Peringatan! Kota-Kota Besar di AS Tenggelam Perlahan
Sebuah studi terbaru yang dipublikasikan di jurnal Nature Cities mengungkap fakta mengejutkan: seluruh dari 28 kota di Amerika Serikat dengan populasi di atas 600.000 jiwa mengalami penurunan tanah (subsidence). Fenomena ini bukan hanya terjadi di kota-kota pesisir, tetapi juga melanda wilayah pedalaman, meningkatkan risiko terhadap infrastruktur di area urban yang berkembang pesat.
Ekstraksi Air Tanah Jadi Penyebab Utama
Para peneliti menggunakan data satelit untuk memantau pergerakan vertikal tanah di kota-kota besar AS. Hasilnya menunjukkan bahwa ekstraksi air tanah (groundwater extraction) menjadi penyebab utama penurunan tanah. Dampaknya langsung terasa pada infrastruktur di kawasan padat penduduk.
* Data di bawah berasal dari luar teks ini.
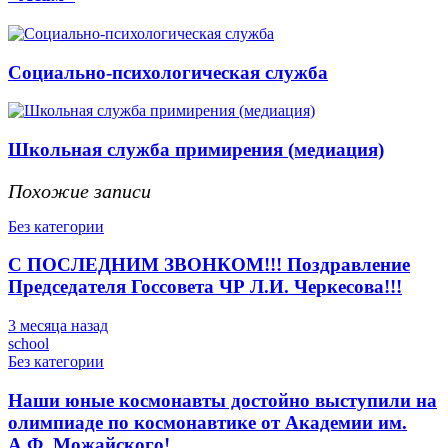
Социально-психологическая служба
Школьная служба примирения (медиация)
Похожие записи
Без категории
С ПОСЛЕДНИМ ЗВОНКОМ!!! Поздравление
Председателя Госсовета ЧР Л.И. Черкесова!!!
3 месяца назад
school
Без категории
Наши юные космонавты достойно выступили на
олимпиаде по космонавтике от Академии им.
А.Ф. Можайского!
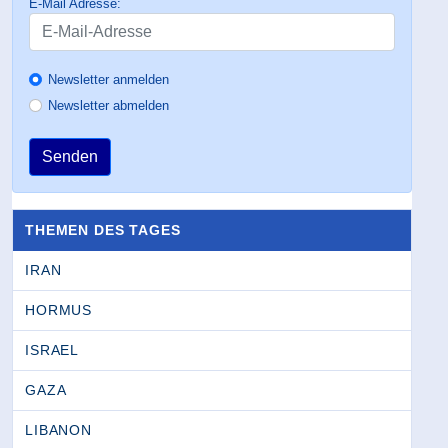
E-Mail Adresse:
Newsletter anmelden
Newsletter abmelden
Senden
THEMEN DES TAGES
IRAN
HORMUS
ISRAEL
GAZA
LIBANON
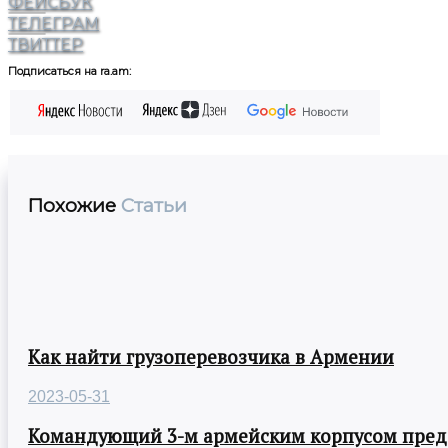
ФЕЙСБУК
ТЕЛЕГРАМ
ТВИТТЕР
Подписаться на ra.am:
Похожие
Статьи
Как найти грузоперевозчика в Армении
2023-05-31
Командующий 3-м армейским корпусом предст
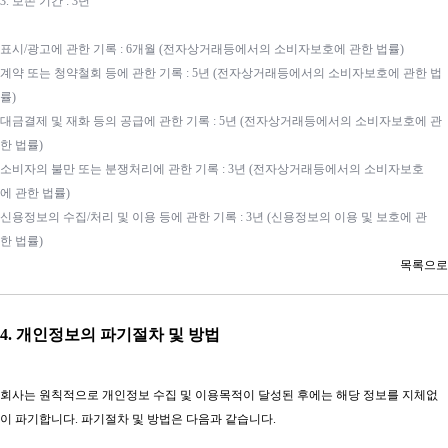
3. 보존 기간 : 3년
표시/광고에 관한 기록 : 6개월 (전자상거래등에서의 소비자보호에 관한 법률)
계약 또는 청약철회 등에 관한 기록 : 5년 (전자상거래등에서의 소비자보호에 관한 법
률)
대금결제 및 재화 등의 공급에 관한 기록 : 5년 (전자상거래등에서의 소비자보호에 관
한 법률)
소비자의 불만 또는 분쟁처리에 관한 기록 : 3년 (전자상거래등에서의 소비자보호
에 관한 법률)
신용정보의 수집/처리 및 이용 등에 관한 기록 : 3년 (신용정보의 이용 및 보호에 관
한 법률)
목록으로​
4. 개인정보의 파기절차 및 방법
회사는 원칙적으로 개인정보 수집 및 이용목적이 달성된 후에는 해당 정보를 지체없
이 파기합니다. 파기절차 및 방법은 다음과 같습니다.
Leonard Ohenhen, penulis utama studi dan peneliti postdoctoral di Lamont-Doherty Earth Observatory, Columbia Climate School, menyatakan bahwa seiring pertumbuhan kota, semakin banyak wilayah yang rentan terhadap penurunan tanah. Hal ini dapat memberikan tekanan berlebih pada infrastruktur dan melampaui batas keamanannya.
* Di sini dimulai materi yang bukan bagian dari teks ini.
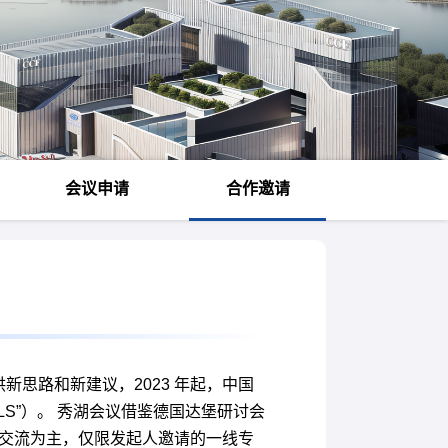
会议申请
合作邀请
思路和新建议，2023 年起，中国
称“BLS”）。 秀湖会议借鉴德国达堡研讨会
题讨论交流为主，仅限发起人邀请的一线专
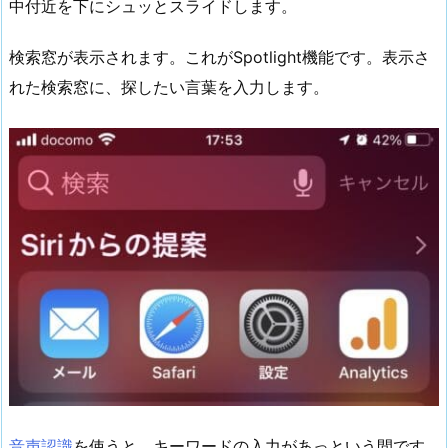
中付近を下にシュッとスライドします。
検索窓が表示されます。これがSpotlight機能です。表示さ
れた検索窓に、探したい言葉を入力します。
音声認識
を使うと、キーワードの入力があっという間です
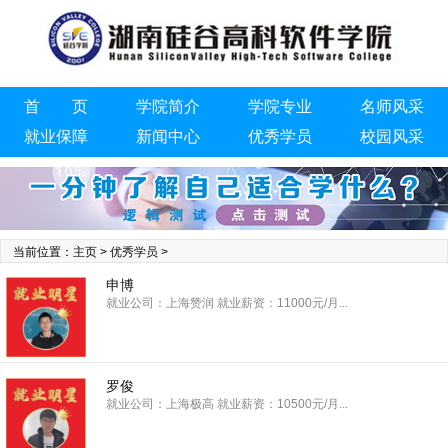
首 页
学院简介
学院专业
名师风采
就业保障
新闻中心
优秀学员
校园风采
联系我们
当前位置：
主页
>
优秀学员
>
申博
就业公司：上海赞润 就业薪资：11000元/月...
罗俊
就业公司：上海极高 就业薪资：10500元/月...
Houston Tercepat Tenggelam, Kota Lainnya Menyusul
Analisis data satelit menunjukkan bahwa di 25 dari 28 kota yang diteliti, setidaknya dua pertiga wilayahnya mengalami penurunan tanah. Houston menjadi kota dengan tingkat penurunan tanah tercepat, dengan lebih dari 40% wilayahnya turun lebih dari 5 milimeter per tahun, bahkan 12% di antaranya mengalami penurunan dua kali lebih cepat. Kota-kota lain seperti New York, Las Vegas, Washington D.C., dan San Francisco juga memiliki zona-zona kecil yang mengalami penurunan tanah yang signifikan.
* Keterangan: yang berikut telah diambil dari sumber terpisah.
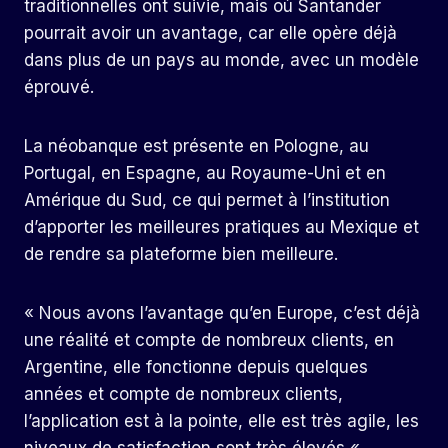
traditionnelles ont suivie, mais où Santander
pourrait avoir un avantage, car elle opère déjà
dans plus de un pays au monde, avec un modèle
éprouvé.
La néobanque est présente en Pologne, au
Portugal, en Espagne, au Royaume-Uni et en
Amérique du Sud, ce qui permet à l’institution
d’apporter les meilleures pratiques au Mexique et
de rendre sa plateforme bien meilleure.
« Nous avons l’avantage qu’en Europe, c’est déjà
une réalité et compte de nombreux clients, en
Argentine, elle fonctionne depuis quelques
années et compte de nombreux clients,
l’application est à la pointe, elle est très agile, les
Perbedaan kecepatan penurunan tanah antar wilayah dapat menyebabkan pergerakan diferensial, yang berpotensi merusak infrastruktur seperti bangunan yang miring. Studi ini memperkirakan bahwa sekitar 29.000 bangunan berisiko tinggi, terutama di kota-kota seperti San Antonio, Austin, Fort Worth, dan Memphis.
Dampak Lebih Luas dan Mitigasi yang Mendesak
Penurunan tanah meningkatkan kerentanan terhadap banjir, bahkan dengan perubahan kecil pada pergerakan tanah. Penelitian ini menemukan bahwa ekstraksi air tanah bertanggung jawab atas 80% kasus penurunan tanah yang terdokumentasi. Ketika air dikeluarkan dari akuifer, pori-pori batuan dapat runtuh, menurunkan permukaan tanah di atasnya. Pertumbuhan populasi dan kekeringan akibat perubahan iklim dapat memperburuk masalah ini.
Meskipun faktor lain seperti efek pasca-glasial dan beban bangunan juga berkontribusi, peneliti menekankan perlunya upaya mitigasi, termasuk peningkatan lahan, retrofitting bangunan, dan pembaruan kode konstruksi. Ohenhen menyerukan tindakan responsif, adaptif, dan mitigatif untuk mengatasi masalah penurunan tanah ini.